Of course I’m not complaining about something that’s free, but I had the feeling that the outside vendors saw these eager young Googlers waving their checkbooks and said, “Hello, sailor!”
On to Ads
As I said, after One Box I had miscellaneous tasks. I connected the GSA to Borgmon, the monitoring framework that Google had. I built a Microsoft SharePoint connector. I went to a number of meetings to use the GSA hardware for Google Analytics, an effort that never went anywhere. I helped with the effort to convert Gmail to be able to sell it to enterprises. But the Enterprise division was clearly not on the path to Google success.
At the YMCA one Sunday while I was on the LifeCycle, I saw the guy next to me reading what was obviously a Google internal document, and we got to chatting. It was Sridhar Ramaswamy
who at the time was the VP of Ads. One thing led to another, and I transferred to the Ads Quality group. This was the big time, the beating heart of the Google money machine! This will be the next post.
General Philosophy on Transferring
Occasionally I would be asked by someone outside of Google to help them get a job there. Invariably, the prospect would treat it like a “normal” job interview where you meet the “hiring manager” who tells you what they’d be hiring you for.
This is not the way Google worked. There was no “hiring manager” who got to decide whether he or she wanted you. There was a Hiring Committee that reviewed all the feedback from the interviewers, and you were not being hired by some department — you were being hired by Google. Your actual assignment was only made, officially, after you joined.
In practice, it is sometimes a little more like a traditional job, where, if one department is especially interested in you, you’ll have more interviewers from that department. However, there are also people hired on general potential, especially straight out of college, who really don’t have any idea what they’ll be doing.
Since that’s the case, I’d tell people “don’t fixate on your initial assignment. You can always transfer after 18 months, and sometimes even sooner.”
In any case, I had a perfect record of referring people: none of them ever got hired. But they all had their resumes looked at quickly and got a rejection right away. That’s something, anyway:
Next Post
In the next post, I join Ads Quality and rewrite the Sessions code of RASTA, the internal tool that shows the results of experiments. Some of your burning questions are answered about whether Google employees are looking at your traffic and giggling (not as far as I ever heard), and an amusing anecdote about how they trained their models (“AI” being the trendy term for that nowadays): I helped my cousin get a contract job providing the “ground truth” for Ads learning! Watch for it.

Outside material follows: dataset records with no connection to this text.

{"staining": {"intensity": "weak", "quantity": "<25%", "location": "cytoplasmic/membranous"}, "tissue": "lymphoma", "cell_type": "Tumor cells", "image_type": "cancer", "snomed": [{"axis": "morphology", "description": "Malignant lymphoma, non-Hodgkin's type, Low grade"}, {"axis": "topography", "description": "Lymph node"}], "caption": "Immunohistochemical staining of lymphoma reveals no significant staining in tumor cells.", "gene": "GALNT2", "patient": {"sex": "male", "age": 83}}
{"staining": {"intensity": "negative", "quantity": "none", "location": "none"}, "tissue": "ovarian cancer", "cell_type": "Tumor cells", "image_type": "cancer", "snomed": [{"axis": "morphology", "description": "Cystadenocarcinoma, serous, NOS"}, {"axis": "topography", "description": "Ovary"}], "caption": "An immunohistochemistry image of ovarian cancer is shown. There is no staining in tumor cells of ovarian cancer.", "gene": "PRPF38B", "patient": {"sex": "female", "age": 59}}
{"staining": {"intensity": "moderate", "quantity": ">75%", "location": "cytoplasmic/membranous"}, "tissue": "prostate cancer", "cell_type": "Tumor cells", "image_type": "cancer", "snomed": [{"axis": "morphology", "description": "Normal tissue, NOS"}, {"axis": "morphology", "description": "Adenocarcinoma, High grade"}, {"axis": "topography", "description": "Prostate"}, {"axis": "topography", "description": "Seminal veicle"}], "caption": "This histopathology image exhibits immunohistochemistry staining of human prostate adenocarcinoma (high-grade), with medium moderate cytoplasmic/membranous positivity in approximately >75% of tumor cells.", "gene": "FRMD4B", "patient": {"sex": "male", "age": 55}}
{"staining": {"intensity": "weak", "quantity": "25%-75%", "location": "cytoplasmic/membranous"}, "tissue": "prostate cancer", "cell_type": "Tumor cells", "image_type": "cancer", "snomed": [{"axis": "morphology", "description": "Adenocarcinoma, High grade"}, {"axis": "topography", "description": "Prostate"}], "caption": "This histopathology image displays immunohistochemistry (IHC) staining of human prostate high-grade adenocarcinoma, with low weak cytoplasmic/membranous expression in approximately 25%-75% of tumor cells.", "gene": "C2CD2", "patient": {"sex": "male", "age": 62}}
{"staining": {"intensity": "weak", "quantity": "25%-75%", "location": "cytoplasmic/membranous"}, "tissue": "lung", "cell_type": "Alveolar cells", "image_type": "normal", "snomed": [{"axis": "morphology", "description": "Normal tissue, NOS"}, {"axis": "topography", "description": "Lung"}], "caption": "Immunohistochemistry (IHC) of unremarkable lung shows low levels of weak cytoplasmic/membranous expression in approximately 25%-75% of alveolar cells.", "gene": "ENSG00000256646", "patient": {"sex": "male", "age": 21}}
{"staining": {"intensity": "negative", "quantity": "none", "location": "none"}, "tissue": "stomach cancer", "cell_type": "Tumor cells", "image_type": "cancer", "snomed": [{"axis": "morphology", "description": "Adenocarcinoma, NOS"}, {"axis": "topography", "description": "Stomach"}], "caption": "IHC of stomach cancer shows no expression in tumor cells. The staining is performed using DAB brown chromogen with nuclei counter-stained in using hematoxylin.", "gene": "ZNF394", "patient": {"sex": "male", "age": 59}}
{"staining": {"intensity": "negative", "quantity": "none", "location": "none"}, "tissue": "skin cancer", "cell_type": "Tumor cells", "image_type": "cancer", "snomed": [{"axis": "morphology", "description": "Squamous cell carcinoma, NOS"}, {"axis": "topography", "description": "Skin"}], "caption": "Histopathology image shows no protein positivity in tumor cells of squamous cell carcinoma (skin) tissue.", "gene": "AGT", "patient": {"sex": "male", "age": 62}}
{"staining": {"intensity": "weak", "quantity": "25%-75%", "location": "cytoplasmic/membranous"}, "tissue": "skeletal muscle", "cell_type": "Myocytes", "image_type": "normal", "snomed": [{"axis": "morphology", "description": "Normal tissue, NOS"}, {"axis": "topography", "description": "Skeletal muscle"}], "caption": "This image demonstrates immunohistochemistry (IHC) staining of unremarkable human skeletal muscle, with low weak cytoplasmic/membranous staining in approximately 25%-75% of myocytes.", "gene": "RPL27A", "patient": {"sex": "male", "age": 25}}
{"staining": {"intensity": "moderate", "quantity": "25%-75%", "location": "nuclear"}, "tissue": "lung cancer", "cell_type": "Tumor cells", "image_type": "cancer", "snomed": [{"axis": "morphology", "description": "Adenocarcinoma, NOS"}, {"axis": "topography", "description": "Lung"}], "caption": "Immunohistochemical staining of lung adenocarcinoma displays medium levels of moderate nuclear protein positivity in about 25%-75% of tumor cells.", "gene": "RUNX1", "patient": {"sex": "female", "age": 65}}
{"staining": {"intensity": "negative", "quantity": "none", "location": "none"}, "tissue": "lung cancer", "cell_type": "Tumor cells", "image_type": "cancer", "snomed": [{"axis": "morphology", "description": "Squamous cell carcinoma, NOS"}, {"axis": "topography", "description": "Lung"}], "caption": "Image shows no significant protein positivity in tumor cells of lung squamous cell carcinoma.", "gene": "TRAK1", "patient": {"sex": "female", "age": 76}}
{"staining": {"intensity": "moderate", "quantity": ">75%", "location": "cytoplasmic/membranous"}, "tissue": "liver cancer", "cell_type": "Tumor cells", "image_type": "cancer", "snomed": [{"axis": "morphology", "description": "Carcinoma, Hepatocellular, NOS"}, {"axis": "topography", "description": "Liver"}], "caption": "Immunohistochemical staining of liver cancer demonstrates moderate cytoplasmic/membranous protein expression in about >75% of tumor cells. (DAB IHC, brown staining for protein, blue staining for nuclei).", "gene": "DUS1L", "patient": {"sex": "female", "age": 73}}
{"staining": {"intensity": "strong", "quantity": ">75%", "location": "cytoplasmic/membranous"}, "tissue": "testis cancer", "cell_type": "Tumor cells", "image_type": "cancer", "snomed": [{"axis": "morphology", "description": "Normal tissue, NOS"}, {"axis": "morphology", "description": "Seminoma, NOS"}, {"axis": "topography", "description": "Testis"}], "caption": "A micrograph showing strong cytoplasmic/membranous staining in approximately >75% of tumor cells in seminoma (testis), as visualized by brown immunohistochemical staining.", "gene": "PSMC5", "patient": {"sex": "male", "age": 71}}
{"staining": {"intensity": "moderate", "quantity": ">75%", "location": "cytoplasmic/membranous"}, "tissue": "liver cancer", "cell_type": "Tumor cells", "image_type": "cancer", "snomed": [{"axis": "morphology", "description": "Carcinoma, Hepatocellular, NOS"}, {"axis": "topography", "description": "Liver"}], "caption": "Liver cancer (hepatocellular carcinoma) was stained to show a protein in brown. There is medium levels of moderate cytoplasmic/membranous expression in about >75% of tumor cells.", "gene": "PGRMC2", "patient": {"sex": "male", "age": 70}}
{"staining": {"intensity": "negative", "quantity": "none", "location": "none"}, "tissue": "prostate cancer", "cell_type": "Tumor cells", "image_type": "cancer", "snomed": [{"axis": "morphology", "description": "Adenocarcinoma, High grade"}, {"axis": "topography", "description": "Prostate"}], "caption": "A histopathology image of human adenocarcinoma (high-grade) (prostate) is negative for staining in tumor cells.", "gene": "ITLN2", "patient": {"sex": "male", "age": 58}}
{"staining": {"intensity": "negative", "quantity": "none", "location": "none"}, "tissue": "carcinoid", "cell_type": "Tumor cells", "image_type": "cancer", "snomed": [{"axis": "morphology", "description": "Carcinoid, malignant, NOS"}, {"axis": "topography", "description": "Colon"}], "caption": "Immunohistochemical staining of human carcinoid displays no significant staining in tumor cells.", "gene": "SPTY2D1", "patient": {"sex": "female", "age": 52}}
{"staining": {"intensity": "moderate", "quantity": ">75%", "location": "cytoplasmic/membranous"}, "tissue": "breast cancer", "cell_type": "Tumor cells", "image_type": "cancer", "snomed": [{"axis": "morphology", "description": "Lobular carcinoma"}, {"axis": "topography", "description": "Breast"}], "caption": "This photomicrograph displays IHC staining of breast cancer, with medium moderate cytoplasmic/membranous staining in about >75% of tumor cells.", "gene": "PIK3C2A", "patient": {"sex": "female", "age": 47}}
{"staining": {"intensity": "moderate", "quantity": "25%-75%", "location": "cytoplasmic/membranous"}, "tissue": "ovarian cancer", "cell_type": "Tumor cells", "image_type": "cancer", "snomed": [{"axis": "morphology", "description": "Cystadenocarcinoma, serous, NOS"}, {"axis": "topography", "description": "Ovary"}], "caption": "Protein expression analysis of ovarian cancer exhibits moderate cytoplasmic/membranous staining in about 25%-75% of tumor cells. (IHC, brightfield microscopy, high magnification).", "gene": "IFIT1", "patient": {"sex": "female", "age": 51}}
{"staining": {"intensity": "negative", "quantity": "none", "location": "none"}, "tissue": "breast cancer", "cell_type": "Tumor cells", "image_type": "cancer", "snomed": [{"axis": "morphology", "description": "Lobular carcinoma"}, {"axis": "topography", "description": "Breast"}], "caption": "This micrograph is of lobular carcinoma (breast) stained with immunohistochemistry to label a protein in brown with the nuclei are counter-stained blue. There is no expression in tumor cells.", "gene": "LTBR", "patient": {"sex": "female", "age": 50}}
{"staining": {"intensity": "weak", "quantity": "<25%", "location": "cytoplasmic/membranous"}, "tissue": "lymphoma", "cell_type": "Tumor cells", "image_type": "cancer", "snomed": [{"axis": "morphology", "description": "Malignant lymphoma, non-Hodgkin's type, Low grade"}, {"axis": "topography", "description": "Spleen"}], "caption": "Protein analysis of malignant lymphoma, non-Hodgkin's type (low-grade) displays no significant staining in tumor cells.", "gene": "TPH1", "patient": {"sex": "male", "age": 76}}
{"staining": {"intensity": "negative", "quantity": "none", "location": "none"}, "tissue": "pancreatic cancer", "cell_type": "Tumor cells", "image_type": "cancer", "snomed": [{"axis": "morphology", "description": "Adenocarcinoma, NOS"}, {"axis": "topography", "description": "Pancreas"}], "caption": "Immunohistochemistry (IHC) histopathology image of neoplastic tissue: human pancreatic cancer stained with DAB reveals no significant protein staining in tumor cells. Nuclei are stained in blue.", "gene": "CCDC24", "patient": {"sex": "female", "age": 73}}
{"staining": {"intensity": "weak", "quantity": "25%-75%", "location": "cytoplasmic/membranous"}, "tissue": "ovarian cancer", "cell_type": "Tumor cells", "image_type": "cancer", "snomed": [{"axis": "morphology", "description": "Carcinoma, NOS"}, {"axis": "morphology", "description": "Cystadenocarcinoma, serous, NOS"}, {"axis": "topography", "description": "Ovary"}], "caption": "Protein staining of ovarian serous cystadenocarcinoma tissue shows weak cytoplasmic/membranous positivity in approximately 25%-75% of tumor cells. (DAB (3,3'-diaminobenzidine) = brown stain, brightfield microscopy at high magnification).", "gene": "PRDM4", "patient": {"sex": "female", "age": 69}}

I was at Microsoft consulting for BofA when the GSA came out and it was a big kerfuffle when they got one and we did a bake-off with SharePoint search and the compete team got all amped up and it was a whole thing! Sorry you had such a shite year, that sounds awful.
Nicely done Mr. Cory. I too started in 2005 and you've captured the era of mini-kitchen extravagance beautifully. And those wonderful cafe meals -- one of the things I miss the most.
Great description of the long-gone GSA. It had the additional feature of being a physical manifestation of Google's business and as such its photo used to accompany press about the company much more frequently than it deserved. Anyway, I'm shocked, SHOCKED to read that Google did not prioritize the Enterprise business. Say it ain't so!
Speaking of swag, I could hook you up with some of those crappy Google t-shirts if you still want some. I think I was there at least five years before I finally spent my $150 swag allowance, probably on Android figurines. Most of the swag really was junk. In particular, there was never a worthwhile Google hat or coffee mug. The good swag, as always, came from the marketeers and trade show folks.